Выбрать главу

До переклички гудков ни один из пятнадцати человек, снимающих углы и пространства величиной с кровать, очевидно, но намеревался просыпаться. Старый Джон попытался занять себя отгадыванием того, кто же в сарае проснется первым. Он хотел, чтобы это была восьмимесячная Энн. Ее голодный, требующий материнского молока крик быстро подымет на ноги всех обитателей, и тогда начнется наконец день.

Старик не любил тишины. Она ехидно оттаскивала мысль прочь от настоящего. Воспоминаний боялся Джон. От них ему становилось как-то неловко, грустно. И Джон все тише, невнятнее тянул псалмы.

Как, однако, поздно наступает в этом проклятом месте рассвет! Бирмингем опротивел, видно, даже богу. А людям каково жить в этой луже, в этой сточной трубе для небесной воды!

Что будет сегодня — дождь или туман? Но все ли равно, поливать ли город и людей сверху или окунать прямо в воду?

В кармане куртки Джон отыскал кусок хлеба, заплесневевший от сырости.

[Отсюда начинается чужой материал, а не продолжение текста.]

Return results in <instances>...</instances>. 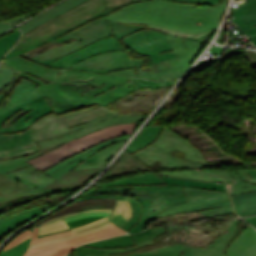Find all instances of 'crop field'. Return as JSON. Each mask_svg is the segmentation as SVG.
Returning <instances> with one entry per match:
<instances>
[{
	"label": "crop field",
	"mask_w": 256,
	"mask_h": 256,
	"mask_svg": "<svg viewBox=\"0 0 256 256\" xmlns=\"http://www.w3.org/2000/svg\"><path fill=\"white\" fill-rule=\"evenodd\" d=\"M111 224L108 223L102 227H99V228H96V229H93L91 231H88V232H83V233H78V234H74V235H70V236H66V237H63V238H59V239H55V240H51V241H47V242H43V243H39V244H35V245H31L29 248H32V247H38V246H42V245H47V244H51V243H55V242H59V241H63V240H67V239H71V238H74V237H77V236H81V235H84V234H87V233H90L92 231H95V230H98V229H101L107 225Z\"/></svg>",
	"instance_id": "42"
},
{
	"label": "crop field",
	"mask_w": 256,
	"mask_h": 256,
	"mask_svg": "<svg viewBox=\"0 0 256 256\" xmlns=\"http://www.w3.org/2000/svg\"><path fill=\"white\" fill-rule=\"evenodd\" d=\"M248 2L251 1V0H247Z\"/></svg>",
	"instance_id": "60"
},
{
	"label": "crop field",
	"mask_w": 256,
	"mask_h": 256,
	"mask_svg": "<svg viewBox=\"0 0 256 256\" xmlns=\"http://www.w3.org/2000/svg\"><path fill=\"white\" fill-rule=\"evenodd\" d=\"M108 222H110V221L107 219V220H105L103 222H100L98 224H95V225H92V226H89V227H86V228H83V229H79V230H75V231H69V232H65V233H61V234H57V235H53V236H49V237H44V238H40V239H37V233H38L39 227H35L34 231H33V234H32L31 244H35V243H39V242H43V241H47V240L63 237V236L74 234V233H78V232L88 231V230H91L93 228H96V227H99L101 225H104V224H106Z\"/></svg>",
	"instance_id": "35"
},
{
	"label": "crop field",
	"mask_w": 256,
	"mask_h": 256,
	"mask_svg": "<svg viewBox=\"0 0 256 256\" xmlns=\"http://www.w3.org/2000/svg\"><path fill=\"white\" fill-rule=\"evenodd\" d=\"M162 127L158 126H148L146 127L138 136L137 138L131 142L130 146L128 147V151L131 153L146 144L152 142L154 138L159 134Z\"/></svg>",
	"instance_id": "29"
},
{
	"label": "crop field",
	"mask_w": 256,
	"mask_h": 256,
	"mask_svg": "<svg viewBox=\"0 0 256 256\" xmlns=\"http://www.w3.org/2000/svg\"><path fill=\"white\" fill-rule=\"evenodd\" d=\"M184 188L189 203L170 207L155 218L191 211H197L210 217L235 214L227 193Z\"/></svg>",
	"instance_id": "11"
},
{
	"label": "crop field",
	"mask_w": 256,
	"mask_h": 256,
	"mask_svg": "<svg viewBox=\"0 0 256 256\" xmlns=\"http://www.w3.org/2000/svg\"><path fill=\"white\" fill-rule=\"evenodd\" d=\"M229 221H208L189 225L187 245L206 248L216 240L231 224Z\"/></svg>",
	"instance_id": "14"
},
{
	"label": "crop field",
	"mask_w": 256,
	"mask_h": 256,
	"mask_svg": "<svg viewBox=\"0 0 256 256\" xmlns=\"http://www.w3.org/2000/svg\"><path fill=\"white\" fill-rule=\"evenodd\" d=\"M101 215H109V213H87V214H82V215L74 216L71 218H67L64 220H65V222H68V221L80 219V218L87 217V216H101Z\"/></svg>",
	"instance_id": "48"
},
{
	"label": "crop field",
	"mask_w": 256,
	"mask_h": 256,
	"mask_svg": "<svg viewBox=\"0 0 256 256\" xmlns=\"http://www.w3.org/2000/svg\"><path fill=\"white\" fill-rule=\"evenodd\" d=\"M115 204H116V200H113V199H87V200L71 203L70 205L64 207L58 212L52 214L51 216L47 218L45 217L46 219L35 224V226H40V224L46 220H50L58 216L66 215L68 213H72V212H76L84 209H91V208H113Z\"/></svg>",
	"instance_id": "20"
},
{
	"label": "crop field",
	"mask_w": 256,
	"mask_h": 256,
	"mask_svg": "<svg viewBox=\"0 0 256 256\" xmlns=\"http://www.w3.org/2000/svg\"><path fill=\"white\" fill-rule=\"evenodd\" d=\"M148 169L147 166L132 156L128 151H125L103 179Z\"/></svg>",
	"instance_id": "22"
},
{
	"label": "crop field",
	"mask_w": 256,
	"mask_h": 256,
	"mask_svg": "<svg viewBox=\"0 0 256 256\" xmlns=\"http://www.w3.org/2000/svg\"><path fill=\"white\" fill-rule=\"evenodd\" d=\"M35 13H37V12H35ZM35 13H31V14H28V15H25V16H21V17L15 18V19H11V20H8V21H2V22L18 23V22L28 18L29 16L35 14Z\"/></svg>",
	"instance_id": "51"
},
{
	"label": "crop field",
	"mask_w": 256,
	"mask_h": 256,
	"mask_svg": "<svg viewBox=\"0 0 256 256\" xmlns=\"http://www.w3.org/2000/svg\"><path fill=\"white\" fill-rule=\"evenodd\" d=\"M162 179H164L168 184H175V185H181V186H187V187H195V188L227 192L223 183L216 184V183H205V182H190V181L170 179V178H162Z\"/></svg>",
	"instance_id": "32"
},
{
	"label": "crop field",
	"mask_w": 256,
	"mask_h": 256,
	"mask_svg": "<svg viewBox=\"0 0 256 256\" xmlns=\"http://www.w3.org/2000/svg\"><path fill=\"white\" fill-rule=\"evenodd\" d=\"M181 226L188 229V225H175V226H160L146 230L142 233L131 235L136 246L128 248H117V249H96L91 247H76L78 256H113L111 254L127 253L136 250L145 245L155 243L153 240L160 234L165 232L170 233L171 231L178 230L177 227ZM184 245H173L163 248L153 249L149 251L139 252L137 254L121 255V256H182L185 251Z\"/></svg>",
	"instance_id": "10"
},
{
	"label": "crop field",
	"mask_w": 256,
	"mask_h": 256,
	"mask_svg": "<svg viewBox=\"0 0 256 256\" xmlns=\"http://www.w3.org/2000/svg\"><path fill=\"white\" fill-rule=\"evenodd\" d=\"M68 228L69 227L67 226V224L64 222V220H62V221L41 227L38 235L52 233V232H56V231H60Z\"/></svg>",
	"instance_id": "40"
},
{
	"label": "crop field",
	"mask_w": 256,
	"mask_h": 256,
	"mask_svg": "<svg viewBox=\"0 0 256 256\" xmlns=\"http://www.w3.org/2000/svg\"><path fill=\"white\" fill-rule=\"evenodd\" d=\"M83 1H85V0H66V1L60 3L59 5L53 7L52 9L44 12L43 14L37 16L33 20L19 26V29H21L22 32L25 33L28 30L44 23L46 20L54 17L55 15L65 11L75 5L82 3Z\"/></svg>",
	"instance_id": "26"
},
{
	"label": "crop field",
	"mask_w": 256,
	"mask_h": 256,
	"mask_svg": "<svg viewBox=\"0 0 256 256\" xmlns=\"http://www.w3.org/2000/svg\"><path fill=\"white\" fill-rule=\"evenodd\" d=\"M1 65L38 84V91L56 115L87 105L106 106L139 87L129 78L64 69H50L20 56L3 60Z\"/></svg>",
	"instance_id": "2"
},
{
	"label": "crop field",
	"mask_w": 256,
	"mask_h": 256,
	"mask_svg": "<svg viewBox=\"0 0 256 256\" xmlns=\"http://www.w3.org/2000/svg\"><path fill=\"white\" fill-rule=\"evenodd\" d=\"M4 96V94H0V99Z\"/></svg>",
	"instance_id": "59"
},
{
	"label": "crop field",
	"mask_w": 256,
	"mask_h": 256,
	"mask_svg": "<svg viewBox=\"0 0 256 256\" xmlns=\"http://www.w3.org/2000/svg\"><path fill=\"white\" fill-rule=\"evenodd\" d=\"M86 198H134L138 200L142 204V217L132 229L127 231L129 233H136L144 230L149 219L155 217L168 207L188 202L184 188L175 185H143L95 188L81 194L77 199H75V201Z\"/></svg>",
	"instance_id": "6"
},
{
	"label": "crop field",
	"mask_w": 256,
	"mask_h": 256,
	"mask_svg": "<svg viewBox=\"0 0 256 256\" xmlns=\"http://www.w3.org/2000/svg\"><path fill=\"white\" fill-rule=\"evenodd\" d=\"M125 141L118 142L107 148L99 150L72 170L103 168L106 162L114 155L119 147L125 143Z\"/></svg>",
	"instance_id": "24"
},
{
	"label": "crop field",
	"mask_w": 256,
	"mask_h": 256,
	"mask_svg": "<svg viewBox=\"0 0 256 256\" xmlns=\"http://www.w3.org/2000/svg\"><path fill=\"white\" fill-rule=\"evenodd\" d=\"M29 239L23 241L22 243L0 253V256H22V254L25 252V250L28 247Z\"/></svg>",
	"instance_id": "38"
},
{
	"label": "crop field",
	"mask_w": 256,
	"mask_h": 256,
	"mask_svg": "<svg viewBox=\"0 0 256 256\" xmlns=\"http://www.w3.org/2000/svg\"><path fill=\"white\" fill-rule=\"evenodd\" d=\"M142 184H167L165 181H163L157 174H155L153 171H150L148 173L136 175L133 177L100 184L96 187H110V186H117V185H142Z\"/></svg>",
	"instance_id": "27"
},
{
	"label": "crop field",
	"mask_w": 256,
	"mask_h": 256,
	"mask_svg": "<svg viewBox=\"0 0 256 256\" xmlns=\"http://www.w3.org/2000/svg\"><path fill=\"white\" fill-rule=\"evenodd\" d=\"M149 29L138 25L109 23L98 20L90 23L58 40H53L21 56L48 66L53 61L64 57L100 39L115 35L117 40L133 32Z\"/></svg>",
	"instance_id": "7"
},
{
	"label": "crop field",
	"mask_w": 256,
	"mask_h": 256,
	"mask_svg": "<svg viewBox=\"0 0 256 256\" xmlns=\"http://www.w3.org/2000/svg\"><path fill=\"white\" fill-rule=\"evenodd\" d=\"M101 169L78 170L66 173L64 176L54 181L46 188L80 186L93 178ZM44 188V189H46Z\"/></svg>",
	"instance_id": "23"
},
{
	"label": "crop field",
	"mask_w": 256,
	"mask_h": 256,
	"mask_svg": "<svg viewBox=\"0 0 256 256\" xmlns=\"http://www.w3.org/2000/svg\"><path fill=\"white\" fill-rule=\"evenodd\" d=\"M103 109L102 107L97 108L93 111H97ZM93 111L65 117L58 119L55 114L47 115L41 119H39L36 123H34L27 131L31 135V137L34 139V141H41L50 139L56 136L64 135L66 133H69V129L65 126L62 120L84 115ZM65 121V120H64Z\"/></svg>",
	"instance_id": "16"
},
{
	"label": "crop field",
	"mask_w": 256,
	"mask_h": 256,
	"mask_svg": "<svg viewBox=\"0 0 256 256\" xmlns=\"http://www.w3.org/2000/svg\"><path fill=\"white\" fill-rule=\"evenodd\" d=\"M135 1H136V2H140V1H147V0H134V1H132V2H135ZM132 2L126 3V4H124V5L130 4V3H132ZM124 5H121V6H124ZM119 7H120V6H119ZM117 8H118V7H117ZM114 9H116V8H114ZM114 9H112V10H114ZM112 10H109V11H107V12L101 13V14H99V15H97V16L104 15V14H106V13L112 11ZM97 16H94V17H92V18H90V19H93V18H95V17H97ZM90 19H88V20H90ZM86 21H87V20H86ZM86 21H84V22H86ZM84 22H82V23H84ZM82 23H80V24H82ZM80 24H78V25H80ZM78 25H77V26H78ZM75 27H76V26H75ZM73 28H74V27H73ZM71 29H72V28H71ZM69 30H70V29H69ZM67 31H68V30H67ZM65 32H66V31H65ZM65 32H63V33H65ZM63 33H61V34H59V35H62ZM59 35H57V36H59ZM57 36H55V37H53V38H51V39H48V40H46V41H44V42H42V43H40V44H38V45H35V46H33V47H30V48H28V49H26V50H24V51H22V52H20V53H17V54H14V55H10L11 52L18 46V44H19V43L21 42V40L23 39V36H22V38H21L20 41L17 43V45H16L7 55H5L4 59H5V58H9V57H13V56H16V55H21V54H23V53H25V52H27V51H29V50H31V49L37 47V46L43 45V44H45V43H47V42H49V41L55 39Z\"/></svg>",
	"instance_id": "37"
},
{
	"label": "crop field",
	"mask_w": 256,
	"mask_h": 256,
	"mask_svg": "<svg viewBox=\"0 0 256 256\" xmlns=\"http://www.w3.org/2000/svg\"><path fill=\"white\" fill-rule=\"evenodd\" d=\"M107 218H108V217L103 218V219L98 220V221H95V222H92V223L87 224V225H84V226H80V227L72 228L71 230H75V229L83 228V227H86V226H89V225L95 224V223H97V222L103 221V220H105V219H107Z\"/></svg>",
	"instance_id": "56"
},
{
	"label": "crop field",
	"mask_w": 256,
	"mask_h": 256,
	"mask_svg": "<svg viewBox=\"0 0 256 256\" xmlns=\"http://www.w3.org/2000/svg\"><path fill=\"white\" fill-rule=\"evenodd\" d=\"M30 236H31V231H30V230H27V231H25V232H23V233L17 235L9 244H7V245L4 247V249H3L2 251H4V250H6V249H8V248H10V247H12V246H14V245H16L17 243H19V242L25 240L26 238H28V237H30Z\"/></svg>",
	"instance_id": "44"
},
{
	"label": "crop field",
	"mask_w": 256,
	"mask_h": 256,
	"mask_svg": "<svg viewBox=\"0 0 256 256\" xmlns=\"http://www.w3.org/2000/svg\"><path fill=\"white\" fill-rule=\"evenodd\" d=\"M228 51L231 52L230 56L244 52L250 67L251 68H256V52H254V51H242V50H229V49H228Z\"/></svg>",
	"instance_id": "41"
},
{
	"label": "crop field",
	"mask_w": 256,
	"mask_h": 256,
	"mask_svg": "<svg viewBox=\"0 0 256 256\" xmlns=\"http://www.w3.org/2000/svg\"><path fill=\"white\" fill-rule=\"evenodd\" d=\"M92 109H93V107H90V108H87V109H84V110H81V111H75V112H71V113L58 115L57 117L60 118V117H64V116H68V115H72V114H76V113H80V112H84V111H88V110H92Z\"/></svg>",
	"instance_id": "54"
},
{
	"label": "crop field",
	"mask_w": 256,
	"mask_h": 256,
	"mask_svg": "<svg viewBox=\"0 0 256 256\" xmlns=\"http://www.w3.org/2000/svg\"><path fill=\"white\" fill-rule=\"evenodd\" d=\"M170 1H178V2H201V3H210L214 5L221 6L224 0H170Z\"/></svg>",
	"instance_id": "47"
},
{
	"label": "crop field",
	"mask_w": 256,
	"mask_h": 256,
	"mask_svg": "<svg viewBox=\"0 0 256 256\" xmlns=\"http://www.w3.org/2000/svg\"><path fill=\"white\" fill-rule=\"evenodd\" d=\"M108 114H112V112H110L106 109H103V110L93 112V113H90V114H87V115H84V116H80V117L65 120L64 123L66 124V126L68 128H70V127H73V126H76V125H79V124H82V123H85V122L95 120V119L103 117V116H106Z\"/></svg>",
	"instance_id": "34"
},
{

Но хуже бирмингемского неба, хуже голода — старость.

«Господь тоже стар, и Ной был стар, и короли стареют, — Джон улыбнулся. — Черт уравнял всех». Старик но сомневался, что старость — измышление сатаны. Ну, а молодость… О ней старик редко думал.

С недавних пор Джон заметил, что минувшее как бы обновилось, ожило в его памяти. Вместе с возрастающей дальнозоркостью усиливалось и внутреннее его зрение. Он увидел вновь отчетливо, будто рядом, очертания далеко отстоящих по времени событий, вспомнил, услышал слова давно свернувших в сторону с его дороги людей. Зато легко забывалось, стиралось настоящее. Джон не замечал частых повторений в своих рассказах, забывал лица недавних знакомых, путал имена и числа, терял слова. Старик дивился себе, не догадываясь, что это симптомы неизбежной и неизлечимой болезни — старости.

Джону было около шестидесяти лет.

— Не так много, черт! Но шестьдесят моих лет, когда в году сыт день, а впроголодь живешь больше трехсот шестидесяти суток, продырявят и не такую поганенькую шкуру, как моя, — говаривал он.

То, что на ум лезли прошлые события, старик объяснял приближением смерти. Он вспоминал, что мать его незадолго до кончины переселилась мыслями в мир смерти.

— Так вот и я, — огорчался старый Джон. — А почему — не знаю. Все равно — что срезанные ногти подбирать и беречь, что старое помнить. Было — и нет, а раз нет, то и не было.

Были, однако, позади, в ушедшем времени, счастливые денечки. Сам Джордж Меллор был другом Джона. Немало железных позвонков хрустнуло под беспощадными их кулаками. На совести старого Джона много изуродованных лоснящихся скелетов железных демонов. Но переменились времена. Переменились понятия о рабочей доблести и чести. Старый Джон заметил это лишь в последнее десятилетие. Рабочие не только примирились с машинами, но и полюбили их. Вилли Бринтер любовно рассказывал о движимой паром сушильной машине для пряжи, которую обслуживал.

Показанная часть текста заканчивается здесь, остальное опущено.